The Willingham case sure looks like one in which an innocent person was executed. It could have been prevented had Rick ‘ooops’ Perry taken the trouble to review the developments in that case. That’s disturbing- plenty of politicians like him get elected thanks to rank demagoguery, which introduces all kinds of bullshit motives into government that eventually resolve into bad results of one kind or other.

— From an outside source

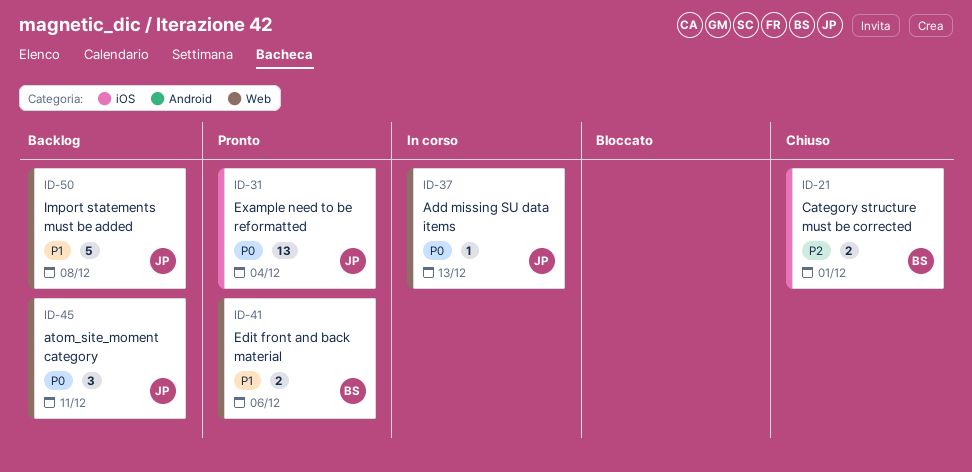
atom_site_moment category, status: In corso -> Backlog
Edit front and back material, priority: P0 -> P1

But in the case of Tsarnaev, it doesn’t look like there will be a question of guilt. They have him on tape placing the exploding duffel bag in the crowd. He had bomb-making materials, probably computer evidence. He was the guy at the end of that deadly chase, and I think he confessed to boot. They got the guy.
Racial bias isn’t going to be a factor as he is white as can be. Some might say there will be a bias against Muslims, but personally I don’t care about his religion- I’m horrified by the baseness of his crime and the lizard-like cold bloodedness required to carry it out.
Maybe John Mace will come back in here and demonstrate how he’d plead for Tsarnaev’s life. He has come down against the death penalty, but more or less as a bare assertion. What is behind your position, John?
For me, I return to an Alexander Hamilton quote:
Peace, war, the death penalty- whatever my opinion, they will proceed regardless. The only difference my opinion makes is in whether I make myself complicit in Tsarnaev’s death by approving it. That makes me quite uncomfortable these days- maybe with my resistance, decades down the road enough citizens will bring enough pressure to bear to end the death penalty. But OTOH, am I supposed to defend that guy? Contemptible doesn’t cut it- he’s close to being BP bad. I don’t wan’t to be complicit in assisting him either.
Help me out, John (or whoever). How do we defend this guy specifically?
Actually, the authorities in charge have already proven them guilty beyond a reasonable doubt. And the verdicts survived years and decades of appeals. The anti-DP groups want to retry the case over and over and over until they get the result they want.
Plus, consider the case mentioned earlier, of Roger Coleman. He was convicted and executed. After the fact, a more sophisticated form of DNA testing became available, and the evidence was retested. I will leave you to guess what the results were.
Regards,
Shodan
The same is true of some people who we now know were wrongly convicted.
How many of them were executed?
Regards,
Shodan
We don’t know. That’s not a good answer when you’re talking about a criminal justice system.
Anyone in favor of the death penalty should, in my view, spend a week reading the Innocence Project’s results.
314 people exonerated thus far through use of DNA.
Notice how in virtually all the cases, the prosecution fought against testing, then fought against admitting the test results?
Now imagine what would happen in a similar case with no DNA evidence preserved.
On preview, never mind. If opposition to the DP were based on the idea that one or two are innocent, then there would be no opposition to the DP in cases where there was no doubt at all about guilt. Since there is, that can’t be the reason.
Regards,
Shodan
Sure it can. The argument is that even if you are not opposed to the death penalty on principle, you can see there are numerous glaring flaws in its implementation.
That is one reason. Perhaps death penalty proponents have difficulty weighing more than one factor at a time. Death penalty opponents do not, which is why (for example) Bricker is able to oppose the death penalty on race selectivity grounds even though he is in favor on principle.
And yet somehow the proof failed. Note that the Innocence Project seeks new trials on behalf of people who have exhausted the appeals process.
I had no idea that using a multi-pronged argument that involves both moral and practical concerns is cheating, but you live and you learn.